(403b) Towards More Accurate Transport Models for Non-Ideal Mixtures of Hydrocarbons and Supercritical or Near-Critical Water Using Generalized Maxwell-Stefan Expression
AIChE Annual Meeting
2014
2014 AIChE Annual Meeting
Catalysis and Reaction Engineering Division
Reaction Engineering of Biomass and Hydrocarbons in Supercritical Water
Tuesday, November 18, 2014 - 3:35pm to 3:55pm
The mixing of a hydrocarbon droplet, containing a mixture of three pseudocomponents of the crude oil constructed based on Lee-Kesler correlations and predictive Peng-Robinson 78 equation of state model, in a reservoir of supercritical or near-critical water (SCW/NCW) is modeled. This study is an extension of our previous works on the mixing of a single-component or two-component hydrocarbon droplet in SCW. As in our previous works, transport, thermodynamics, and phase equilibrium sub-models are used to estimate the relevant physical properties.

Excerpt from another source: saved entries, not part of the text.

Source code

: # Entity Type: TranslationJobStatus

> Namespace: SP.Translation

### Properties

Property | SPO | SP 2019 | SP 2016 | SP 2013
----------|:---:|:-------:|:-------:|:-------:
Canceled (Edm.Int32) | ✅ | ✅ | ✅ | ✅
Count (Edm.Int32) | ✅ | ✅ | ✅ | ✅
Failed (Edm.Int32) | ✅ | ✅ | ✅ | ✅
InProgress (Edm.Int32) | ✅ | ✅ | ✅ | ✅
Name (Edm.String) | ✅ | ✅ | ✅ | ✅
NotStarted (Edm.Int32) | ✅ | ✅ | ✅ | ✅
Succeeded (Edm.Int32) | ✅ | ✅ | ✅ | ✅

The current study uses a generalized Maxwell-Stefan (MS) expression to model the multi-component mass transfer process. The diffusion driving forces in Maxwell-Stefan equations, e.g. terms of fugacity gradients, account for effects of the mixture's non-ideality on mass fluxes, and provide microscale information, such as multi-component partitioning, and insight into large scale mixing in applications that include supercritical water oxidation, supercritical water desulfurization, etc. Results show that fractionation (i.e. the preferred dissolution of a specific hydrocarbon component into the water-rich phase), which characterizes the transport and mixing process at various water temperatures, is predicted to be noticeably enhanced using the MS model with complete driving force expressions including non-ideality terms (referred as model 2) compared to that using the MS model with one single driving force term computed from the species' concentration gradients (model 1). We find that when the water temperature is greater than the lowest water-HC binary upper critical solution temperature (UCST) but lower than the overall UCST, model 2 predicts longer mixing time and higher molar fractions of heavy HC species on HC-rich phase than those predicted using model 1 during the entire mixing process. This study shows that, because of high non-ideality, a generalized MS model with complete driving force expressions is important to accurately predict the mixing process of SCW/NCW and HCs.